[Set task 1] Rewrite the records from the line with "genus: Circus" up to and including the final line of the records, swapping "common name" for "vernacular name" and changing nothing else.

>> START Document passage

The stakes of the presidential election are huge and global. The results may determine the future of public health, the republic, even the planet.
The stakes of the presidential election are also peculiar and personal, especially for me. The results may determine which of two old friends—my fellow editors on our high school newspaper—ends up being the next Californian on the U.S. Supreme Court.
Mine is a strange circumstance. I spent my high school years, 1988 through 1991, at Polytechnic, a small (my graduating class had just 85 students) and academically rigorous private school in Pasadena. Late in my freshman year, I joined a group of students and a popular history teacher, Greg Feldmeth, in starting a school newspaper. We called it The Paw Print.
I became the paper’s first editor-in-chief, a job I shared with a classmate named Jim Ho, a doctor’s son from San Marino. Jim grew up to become, in 2017, a judge on the U.S. Fifth Circuit Court of Appeals. Last month, President Trump added Jim’s name to the short list of judges he would appoint to the Supreme Court.

>> END Document passage
>> START Available data

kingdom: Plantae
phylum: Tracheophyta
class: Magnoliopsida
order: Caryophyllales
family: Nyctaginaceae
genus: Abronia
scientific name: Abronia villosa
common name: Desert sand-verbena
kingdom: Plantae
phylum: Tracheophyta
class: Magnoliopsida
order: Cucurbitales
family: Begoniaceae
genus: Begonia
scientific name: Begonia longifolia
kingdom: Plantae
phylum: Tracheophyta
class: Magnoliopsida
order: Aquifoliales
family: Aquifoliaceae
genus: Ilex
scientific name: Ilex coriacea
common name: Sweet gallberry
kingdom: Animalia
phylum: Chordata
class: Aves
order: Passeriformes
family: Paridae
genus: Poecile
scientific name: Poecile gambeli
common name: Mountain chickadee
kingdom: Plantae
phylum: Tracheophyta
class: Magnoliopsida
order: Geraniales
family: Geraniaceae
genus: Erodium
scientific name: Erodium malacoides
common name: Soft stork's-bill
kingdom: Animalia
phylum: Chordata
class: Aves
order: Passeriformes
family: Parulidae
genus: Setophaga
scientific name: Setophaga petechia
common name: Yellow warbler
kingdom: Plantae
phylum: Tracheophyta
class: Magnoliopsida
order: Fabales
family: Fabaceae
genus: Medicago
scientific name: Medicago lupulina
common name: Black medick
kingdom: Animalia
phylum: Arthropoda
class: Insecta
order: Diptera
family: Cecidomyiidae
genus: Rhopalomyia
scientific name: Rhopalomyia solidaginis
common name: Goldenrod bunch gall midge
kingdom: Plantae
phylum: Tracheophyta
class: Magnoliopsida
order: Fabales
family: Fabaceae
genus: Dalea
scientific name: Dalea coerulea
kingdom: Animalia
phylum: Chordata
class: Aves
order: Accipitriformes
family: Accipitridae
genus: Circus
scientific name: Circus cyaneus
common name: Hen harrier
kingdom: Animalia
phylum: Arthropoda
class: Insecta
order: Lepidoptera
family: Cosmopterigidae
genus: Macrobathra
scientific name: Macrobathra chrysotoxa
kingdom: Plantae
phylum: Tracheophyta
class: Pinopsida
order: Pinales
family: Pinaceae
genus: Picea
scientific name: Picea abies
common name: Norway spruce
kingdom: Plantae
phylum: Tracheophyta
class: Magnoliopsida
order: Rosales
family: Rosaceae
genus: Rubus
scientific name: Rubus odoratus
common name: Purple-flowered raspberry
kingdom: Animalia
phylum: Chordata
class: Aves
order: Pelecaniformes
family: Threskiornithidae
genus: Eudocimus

>> END Available data

[Set task 2] From the passage about the high school newspaper, copy word for word from "The stakes of the presidential election are huge" up to and including "U.S. Supreme Court.".

[Complete output 1]
genus: Circus
scientific name: Circus cyaneus
vernacular name: Hen harrier
kingdom: Animalia
phylum: Arthropoda
class: Insecta
order: Lepidoptera
family: Cosmopterigidae
genus: Macrobathra
scientific name: Macrobathra chrysotoxa
kingdom: Plantae
phylum: Tracheophyta
class: Pinopsida
order: Pinales
family: Pinaceae
genus: Picea
scientific name: Picea abies
vernacular name: Norway spruce
kingdom: Plantae
phylum: Tracheophyta
class: Magnoliopsida
order: Rosales
family: Rosaceae
genus: Rubus
scientific name: Rubus odoratus
vernacular name: Purple-flowered raspberry
kingdom: Animalia
phylum: Chordata
class: Aves
order: Pelecaniformes
family: Threskiornithidae
genus: Eudocimus

[Complete output 2]
The stakes of the presidential election are huge and global. The results may determine the future of public health, the republic, even the planet.
The stakes of the presidential election are also peculiar and personal, especially for me. The results may determine which of two old friends—my fellow editors on our high school newspaper—ends up being the next Californian on the U.S. Supreme Court.